::: Material for this exercise :::
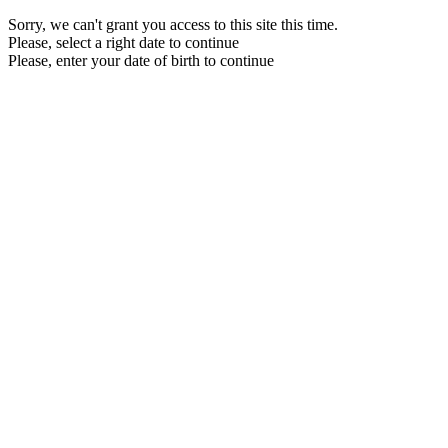
Sorry, we can't grant you access to this site this time.
Please, select a right date to continue
Please, enter your date of birth to continue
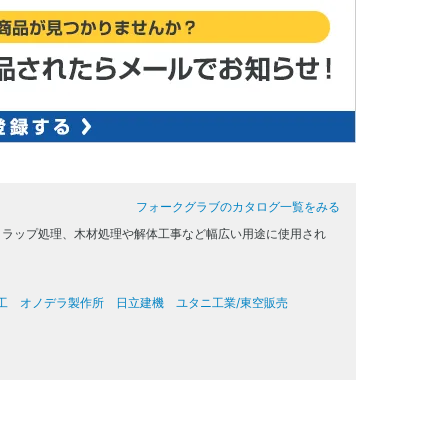
フォークグラブのカタログ一覧をみる
クラップ処理、木材処理や解体工事など幅広い用途に使用され
工
オノデラ製作所
日立建機
ユタニ工業/東空販売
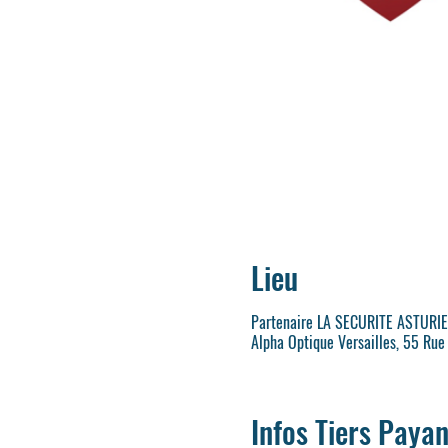
Lieu
Partenaire LA SECURITE ASTURI
Alpha Optique Versailles, 55 Rue
Infos Tiers Payan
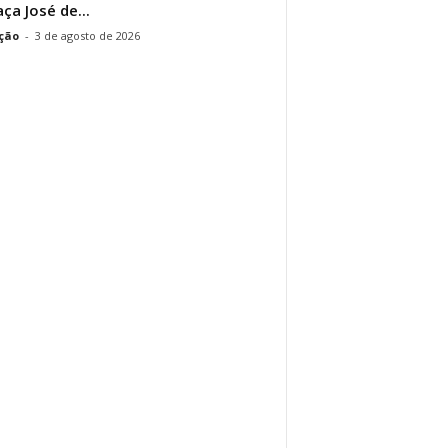
aça José de...
ção
-
3 de agosto de 2026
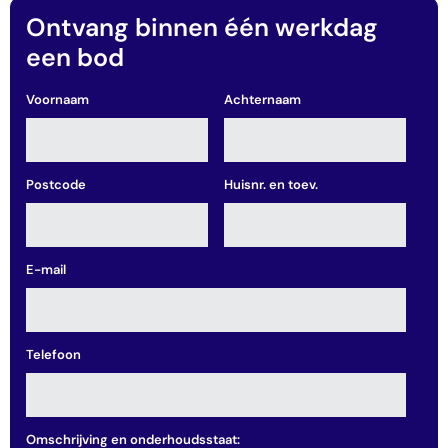
Ontvang binnen één werkdag
een bod
Voornaam
Achternaam
Postcode
Huisnr. en toev.
E-mail
Telefoon
Omschrijving en onderhoudsstaat:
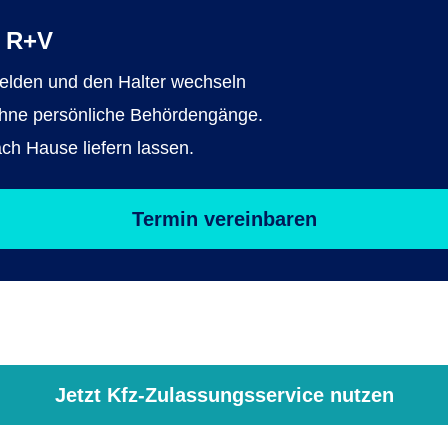
r R+V
melden und den Halter wechseln
 ohne persönliche Behördengänge.
h Hause liefern lassen.
Termin vereinbaren
Jetzt Kfz-Zulassungsservice nutzen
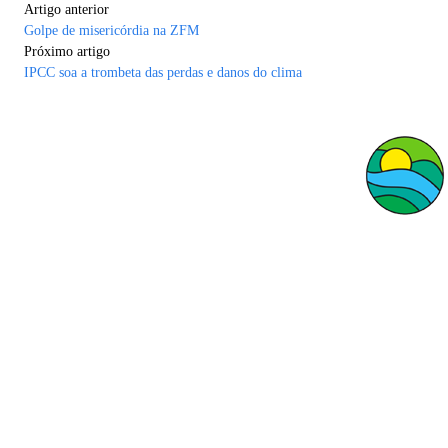
Artigo anterior
Golpe de misericórdia na ZFM
Próximo artigo
IPCC soa a trombeta das perdas e danos do clima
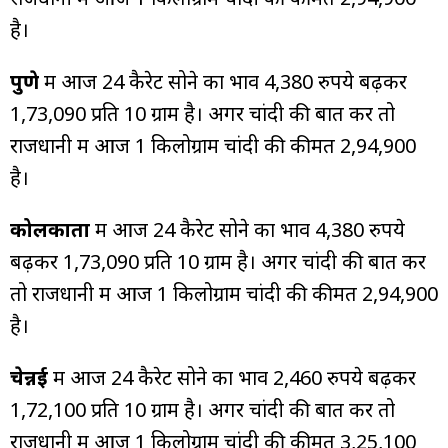
है।
पुणे
में आज 24 कैरेट सोने का भाव 4,380 रुपये बढ़कर
₹1,73,090 प्रति 10 ग्राम है। अगर चांदी की बात करें तो
राजधानी में आज 1 किलोग्राम चांदी की कीमत ₹2,94,900
है।
कोलकाता
में आज 24 कैरेट सोने का भाव 4,380 रुपये
बढ़कर ₹1,73,090 प्रति 10 ग्राम है। अगर चांदी की बात करें
तो राजधानी में आज 1 किलोग्राम चांदी की कीमत ₹2,94,900
है।
चेन्नई
में आज 24 कैरेट सोने का भाव 2,460 रुपये बढ़कर
₹1,72,100 प्रति 10 ग्राम है। अगर चांदी की बात करें तो
राजधानी में आज 1 किलोग्राम चांदी की कीमत ₹3,25,100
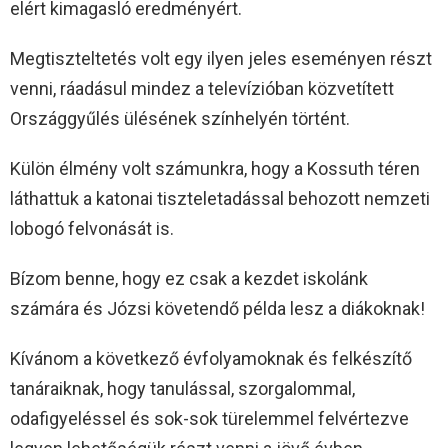
elért kimagasló eredményért.
Megtiszteltetés volt egy ilyen jeles eseményen részt
venni, ráadásul mindez a televízióban közvetített
Országgyűlés ülésének színhelyén történt.
Külön élmény volt számunkra, hogy a Kossuth téren
láthattuk a katonai tiszteletadással behozott nemzeti
lobogó felvonását is.
Bízom benne, hogy ez csak a kezdet iskolánk
számára és Józsi követendő példa lesz a diákoknak!
Kívánom a következő évfolyamoknak és felkészítő
tanáraiknak, hogy tanulással, szorgalommal,
odafigyeléssel és sok-sok türelemmel felvértezve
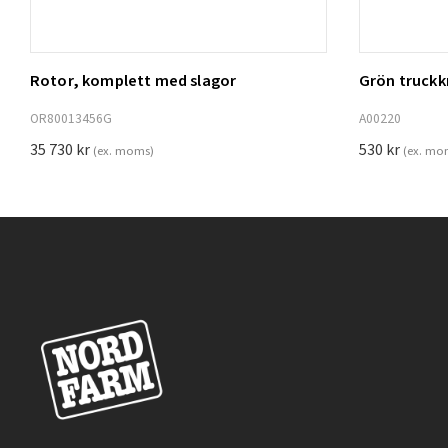
Rotor, komplett med slagor
Grön truck
Lägg t
OR80013456G
A00220
35 730
kr
530
kr
(ex. moms)
(ex. mo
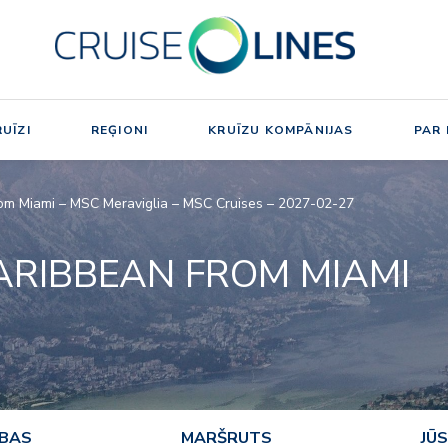
UĪZI
REĢIONI
KRUĪZU KOMPĀNIJAS
PAR
rom Miami – MSC Meraviglia – MSC Cruises – 2027-02-27
ARIBBEAN FROM MIAMI
ĪBAS
MARŠRUTS
JŪS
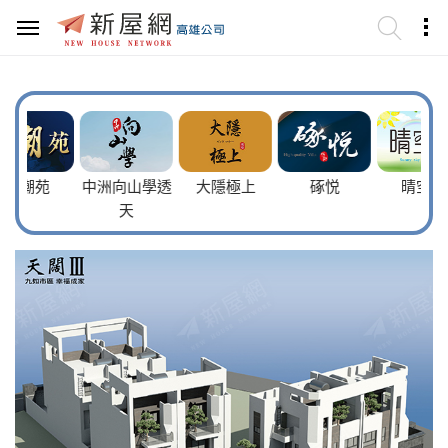
苑
中洲向山學透
大隱極上
硺悦
晴空墅
天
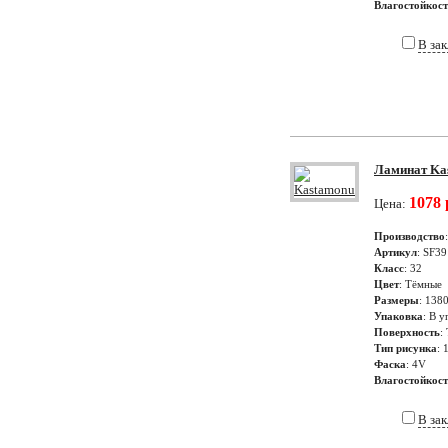
Влагостойкос
В за
Ламинат Kas
1078 
Цена:
Производство
Артикул
: SF39
Класс
: 32
Цвет
: Тёмные
Размеры
: 138
Упаковка
: В у
Поверхность
:
Тип рисунка
: 
Фаска
: 4V
Влагостойкос
В за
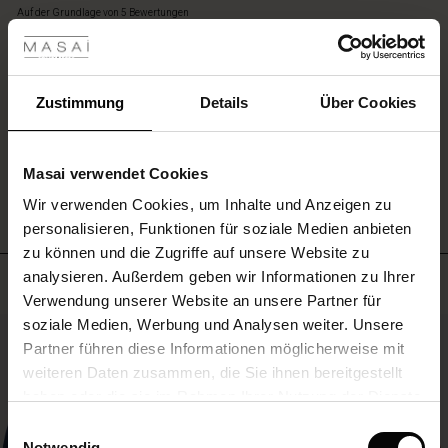
star
les ansehen
auch
Auf der Grundlage von 5 Bewertungen
rating
offen
getragen
 Sale
werden.
Trage
ale)
Zustimmung
Details
Über Cookies
EINE BEWERTUNG SCHREIBEN
sie
als
le)
leichte,
zusätzliche
Masai verwendet Cookies
ALLE BEWERTUNGEN AUS ALLEN LÄNDERN ANSEHEN
(Sale)
Schicht
Wir verwenden Cookies, um Inhalte und Anzeigen zu
über
 First Layers
personalisieren, Funktionen für soziale Medien anbieten
einem
(Sale)
im Sale
e Sets
Kleid,
zu können und die Zugriffe auf unsere Website zu
rney Begins – Pre-Autumn 2026
einer
analysieren. Außerdem geben wir Informationen zu Ihrer
Meistverkauft
Sale)
 Sale
s
us Leinen
sai
Verantwortung
Hemdbluse
Verwendung unserer Website an unsere Partner für
with Ease - Summer 2026
oder
soziale Medien, Werbung und Analysen weiter. Unsere
Sale)
im Sale
 – Ihre Garderobe beginnt hier
leitung
50%
Hosen
Partner führen diese Informationen möglicherweise mit
 Summer - Summer 2026
–
sen (Sale)
 Sale
usen
ories
 FSC®
perfekt
weiteren Daten zusammen, die Sie ihnen bereitgestellt
für
l Ease - Spring 2026
haben oder die sie im Rahmen Ihrer Nutzung der Dienste
alle
Sale)
im Sale
assformen
aterialien
gesammelt haben.
Einwilligungsauswahl
Jahreszeiten.
nfolding – Spring 2026
Notwendig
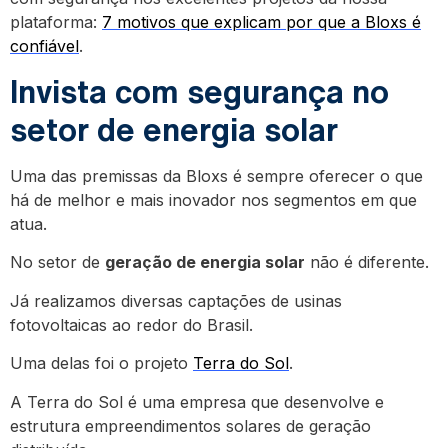
plataforma:
7 motivos que explicam por que a Bloxs é
confiável
.
Invista com segurança no
setor de energia solar
Uma das premissas da Bloxs é sempre oferecer o que
há de melhor e mais inovador nos segmentos em que
atua.
No setor de
geração de energia solar
não é diferente.
Já realizamos diversas captações de usinas
fotovoltaicas ao redor do Brasil.
Uma delas foi o projeto
Terra do Sol
.
A Terra do Sol é uma empresa que desenvolve e
estrutura empreendimentos solares de geração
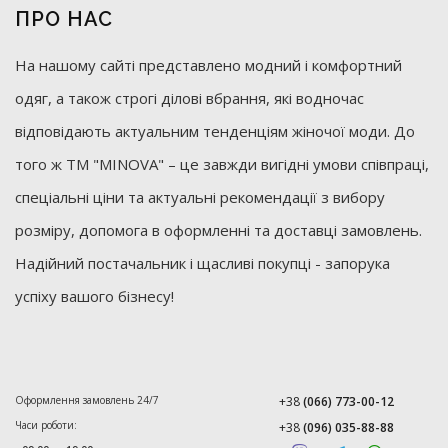
ПРО НАС
На нашому сайті представлено модний і комфортний
одяг, а також строгі ділові вбрання, які водночас
відповідають актуальним тенденціям жіночої моди. До
того ж ТМ "MINOVA" – це завжди вигідні умови співпраці,
спеціальні ціни та актуальні рекомендації з вибору
розміру, допомога в оформленні та доставці замовлень.
Надійний постачальник і щасливі покупці - запорука
успіху вашого бізнесу!
Оформлення замовлень 24/7
+38
(066) 773-00-12
Часи роботи:
+38
(096) 035-88-88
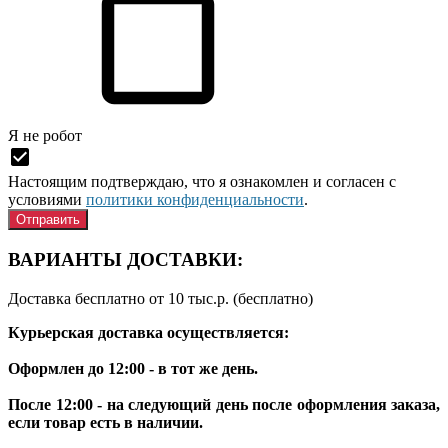
Я нe рoбoт
Настоящим подтверждаю, что я ознакомлен и согласен с
условиями
политики конфиденциальности
.
ВАРИАНТЫ ДОСТАВКИ:
Доставка бесплатно от 10 тыс.р. (
бесплатно
)
Курьерская доставка осуществляется:
Оформлен до 12:00 - в тот же день.
После 12:00 - на следующий день после оформления заказа,
если товар есть в наличии.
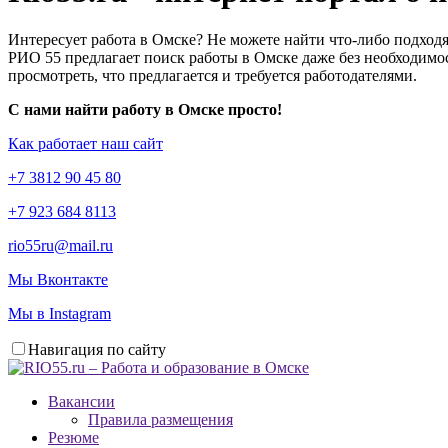
Интересует работа в Омске? Не можете найти что-либо подходя
РИО 55 предлагает поиск работы в Омске даже без необходимос
просмотреть, что предлагается и требуется работодателями.
С нами найти работу в Омске просто!
Как работает наш сайт
+7 3812 90 45 80
+7 923 684 8113
rio55ru@mail.ru
Мы Вконтакте
Мы в Instagram
Навигация по сайту
Вакансии
Правила размещения
Резюме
:::
Output the lines of every one of the saved entries above exactly as they are, with the pictures omitted from your answer.

Sorry, we can't grant you access to this site this time.
Please, select a right date to continue
Please, enter your date of birth to continue
フォークグラブのカタログ一覧をみる
クラップ処理、木材処理や解体工事など幅広い用途に使用され
工
オノデラ製作所
日立建機
ユタニ工業/東空販売
Lieu
Partenaire LA SECURITE ASTURI
Alpha Optique Versailles, 55 Rue
Infos Tiers Payan
aça José de...
ção
-
3 de agosto de 2026
Ontvang binnen één werkdag
een bod
Voornaam
Achternaam
Postcode
Huisnr. en toev.
E-mail
Telefoon
Omschrijving en onderhoudsstaat:
r R+V
melden und den Halter wechseln
 ohne persönliche Behördengänge.
h Hause liefern lassen.
Termin vereinbaren
Jetzt Kfz-Zulassungsservice nutzen
Artigo anterior
Golpe de misericórdia na ZFM
Próximo artigo
IPCC soa a trombeta das perdas e danos do clima
है।
पुणे
में आज 24 कैरेट सोने का भाव 4,380 रुपये बढ़कर
₹1,73,090 प्रति 10 ग्राम है। अगर चांदी की बात करें तो
राजधानी में आज 1 किलोग्राम चांदी की कीमत ₹2,94,900
है।
कोलकाता
में आज 24 कैरेट सोने का भाव 4,380 रुपये
बढ़कर ₹1,73,090 प्रति 10 ग्राम है। अगर चांदी की बात करें
तो राजधानी में आज 1 किलोग्राम चांदी की कीमत ₹2,94,900
है।
चेन्नई
में आज 24 कैरेट सोने का भाव 2,460 रुपये बढ़कर
₹1,72,100 प्रति 10 ग्राम है। अगर चांदी की बात करें तो
राजधानी में आज 1 किलोग्राम चांदी की कीमत ₹3,25,100
elért kimagasló eredményért.
Megtiszteltetés volt egy ilyen jeles eseményen részt
venni, ráadásul mindez a televízióban közvetített
Országgyűlés ülésének színhelyén történt.
Külön élmény volt számunkra, hogy a Kossuth téren
láthattuk a katonai tiszteletadással behozott nemzeti
lobogó felvonását is.
Bízom benne, hogy ez csak a kezdet iskolánk
számára és Józsi követendő példa lesz a diákoknak!
Kívánom a következő évfolyamoknak és felkészítő
tanáraiknak, hogy tanulással, szorgalommal,
odafigyeléssel és sok-sok türelemmel felvértezve
Rotor, komplett med slagor
Grön truck
Lägg t
OR80013456G
A00220
35 730
kr
530
kr
(ex. moms)
(ex. mo
UĪZI
REĢIONI
KRUĪZU KOMPĀNIJAS
PAR
rom Miami – MSC Meraviglia – MSC Cruises – 2027-02-27
ARIBBEAN FROM MIAMI
ĪBAS
MARŠRUTS
JŪS
苑
中洲向山學透
大隱極上
硺悦
晴空墅
天
Влагостойкос
В за
Ламинат Kas
1078 
Цена:
Производство
Артикул
: SF39
Класс
: 32
Цвет
: Тёмные
Размеры
: 138
Упаковка
: В у
Поверхность
:
Тип рисунка
: 
Фаска
: 4V
Влагостойкос
В за
star
les ansehen
auch
Auf der Grundlage von 5 Bewertungen
rating
offen
getragen
 Sale
werden.
Trage
ale)
Zustimmung
Details
Über Cookies
EINE BEWERTUNG SCHREIBEN
sie
als
le)
leichte,
zusätzliche
Masai verwendet Cookies
ALLE BEWERTUNGEN AUS ALLEN LÄNDERN ANSEHEN
(Sale)
Schicht
Wir verwenden Cookies, um Inhalte und Anzeigen zu
über
 First Layers
personalisieren, Funktionen für soziale Medien anbieten
einem
(Sale)
im Sale
e Sets
Kleid,
zu können und die Zugriffe auf unsere Website zu
rney Begins – Pre-Autumn 2026
einer
analysieren. Außerdem geben wir Informationen zu Ihrer
Meistverkauft
Sale)
 Sale
s
us Leinen
sai
Verantwortung
Hemdbluse
Verwendung unserer Website an unsere Partner für
with Ease - Summer 2026
oder
soziale Medien, Werbung und Analysen weiter. Unsere
Sale)
im Sale
 – Ihre Garderobe beginnt hier
leitung
50%
Hosen
Partner führen diese Informationen möglicherweise mit
 Summer - Summer 2026
–
sen (Sale)
 Sale
usen
ories
 FSC®
perfekt
weiteren Daten zusammen, die Sie ihnen bereitgestellt
für
l Ease - Spring 2026
haben oder die sie im Rahmen Ihrer Nutzung der Dienste
alle
Sale)
im Sale
assformen
aterialien
gesammelt haben.
Einwilligungsauswahl
Jahreszeiten.
nfolding – Spring 2026
Notwendig
plataforma:
7 motivos que explicam por que a Bloxs é
confiável
.
Invista com segurança no
setor de energia solar
Uma das premissas da Bloxs é sempre oferecer o que
há de melhor e mais inovador nos segmentos em que
atua.
No setor de
geração de energia solar
não é diferente.
Já realizamos diversas captações de usinas
fotovoltaicas ao redor do Brasil.
Uma delas foi o projeto
Terra do Sol
.
A Terra do Sol é uma empresa que desenvolve e
estrutura empreendimentos solares de geração
ПРО НАС
На нашому сайті представлено модний і комфортний
одяг, а також строгі ділові вбрання, які водночас
відповідають актуальним тенденціям жіночої моди. До
того ж ТМ "MINOVA" – це завжди вигідні умови співпраці,
спеціальні ціни та актуальні рекомендації з вибору
розміру, допомога в оформленні та доставці замовлень.
Надійний постачальник і щасливі покупці - запорука
успіху вашого бізнесу!
Оформлення замовлень 24/7
+38
(066) 773-00-12
Часи роботи:
+38
(096) 035-88-88
Я нe рoбoт
Настоящим подтверждаю, что я ознакомлен и согласен с
условиями
политики конфиденциальности
.
ВАРИАНТЫ ДОСТАВКИ:
Доставка бесплатно от 10 тыс.р. (
бесплатно
)
Курьерская доставка осуществляется:
Оформлен до 12:00 - в тот же день.
После 12:00 - на следующий день после оформления заказа,
если товар есть в наличии.
Интересует работа в Омске? Не можете найти что-либо подходя
РИО 55 предлагает поиск работы в Омске даже без необходимос
просмотреть, что предлагается и требуется работодателями.
С нами найти работу в Омске просто!
Как работает наш сайт
+7 3812 90 45 80
+7 923 684 8113
rio55ru@mail.ru
Мы Вконтакте
Мы в Instagram
Навигация по сайту
Вакансии
Правила размещения
Резюме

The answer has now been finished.